Adapted from a recipe by Tartelette
8 egg yolks
2 cups heavy cream
1/2 cup sugar
1 vanilla bean, cut in half lengthwise and seeds scraped and reserved
1 cup grated coconut (I used Angelflake)
Turbinado (or raw) sugar
Preheat oven to 350º. Place ramekins in roasting pan and set aside (I used 8 demitasse cups and 2 ramekins).
Heat cream along with vanilla pod and seeds till small bubbles form around the edge of the saucepan. Do not allow to boil. Remove from heat.

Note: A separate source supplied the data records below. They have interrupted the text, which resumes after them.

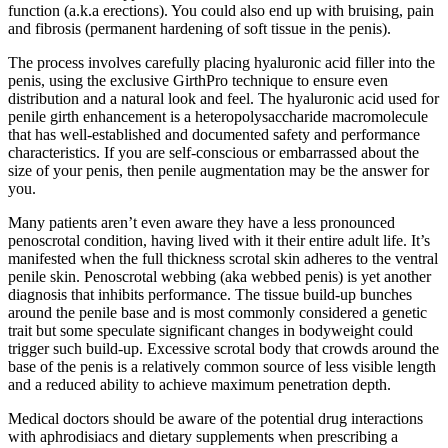
function (a.k.a erections). You could also end up with bruising, pain
and fibrosis (permanent hardening of soft tissue in the penis).
The process involves carefully placing hyaluronic acid filler into the
penis, using the exclusive GirthPro technique to ensure even
distribution and a natural look and feel. The hyaluronic acid used for
penile girth enhancement is a heteropolysaccharide macromolecule
that has well-established and documented safety and performance
characteristics. If you are self-conscious or embarrassed about the
size of your penis, then penile augmentation may be the answer for
you.
Many patients aren’t even aware they have a less pronounced
penoscrotal condition, having lived with it their entire adult life. It’s
manifested when the full thickness scrotal skin adheres to the ventral
penile skin. Penoscrotal webbing (aka webbed penis) is yet another
diagnosis that inhibits performance. The tissue build-up bunches
around the penile base and is most commonly considered a genetic
trait but some speculate significant changes in bodyweight could
trigger such build-up. Excessive scrotal body that crowds around the
base of the penis is a relatively common source of less visible length
and a reduced ability to achieve maximum penetration depth.
Medical doctors should be aware of the potential drug interactions
with aphrodisiacs and dietary supplements when prescribing a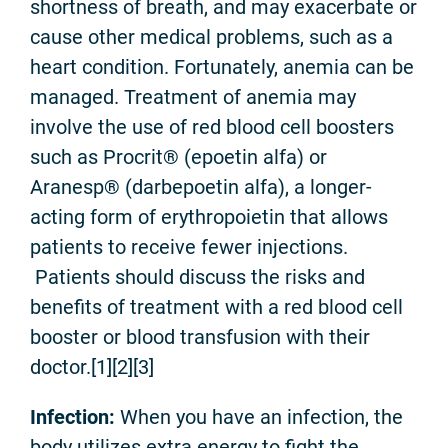
shortness of breath, and may exacerbate or
cause other medical problems, such as a
heart condition. Fortunately, anemia can be
managed. Treatment of anemia may
involve the use of red blood cell boosters
such as Procrit® (epoetin alfa) or
Aranesp® (darbepoetin alfa), a longer-
acting form of erythropoietin that allows
patients to receive fewer injections.
Patients should discuss the risks and
benefits of treatment with a red blood cell
booster or blood transfusion with their
doctor.[1]
[2][3]
Infection:
When you have an infection, the
body utilizes extra energy to fight the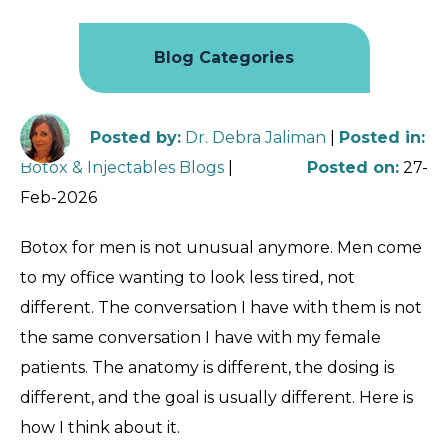
Blog Categories
Posted by
:
Dr. Debra Jaliman
|
Posted in
:
Botox & Injectables Blogs
|
Posted on
:
27-
Feb-2026
Botox for men is not unusual anymore. Men come
to my office wanting to look less tired, not
different. The conversation I have with them is not
the same conversation I have with my female
patients. The anatomy is different, the dosing is
different, and the goal is usually different. Here is
how I think about it.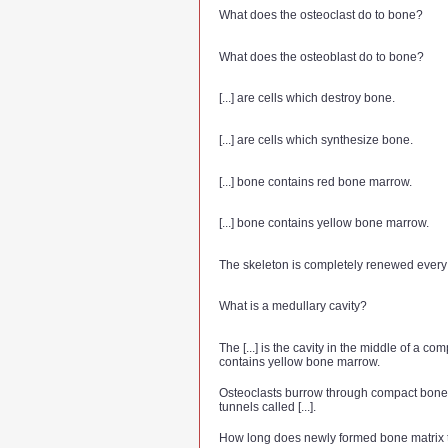
What does the osteoclast do to bone?
What does the osteoblast do to bone?
[...] are cells which destroy bone.
[...] are cells which synthesize bone.
[...] bone contains red bone marrow.
[...] bone contains yellow bone marrow.
The skeleton is completely renewed every [.
What is a medullary cavity?
The [...] is the cavity in the middle of a c
contains yellow bone marrow.
Osteoclasts burrow through compact bone
tunnels called [...].
How long does newly formed bone matrix t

Whisk together egg yolks and sugar. Temper the yolks by slowly drizzling about a 1/2 cup of the hot liquid into the yolk mixture while whisking. You do not want to add too quickly or the yolks will cook. Then slowly pour the tempered yolks into the scalded cream while whisking. Add coconut, stir, and let sit till liquid cools to room temperature.
Remove coconut and vanila pod by pouring the cooled mixture through a sieve into a large liquid measuring cup with a spout. Pour liquid into the ramekins. Add hot water to roasting pan about halfway up sides of the ramekins, and place in oven.
Bake for about 15-20 minutes till the outer edges are set and the middles are just slightly jiggly. My cups took 15 minutes, but the ramekins took 20.
Remove from pan to cool. Cover with plastic wrap and refrigerate till time to serve. Sprinkle tops with turbinado sugar and use torch to caramelize or place under broiler till sugar melts and bubbles.
Serves 4 or more depending on size of dishes/ramekins.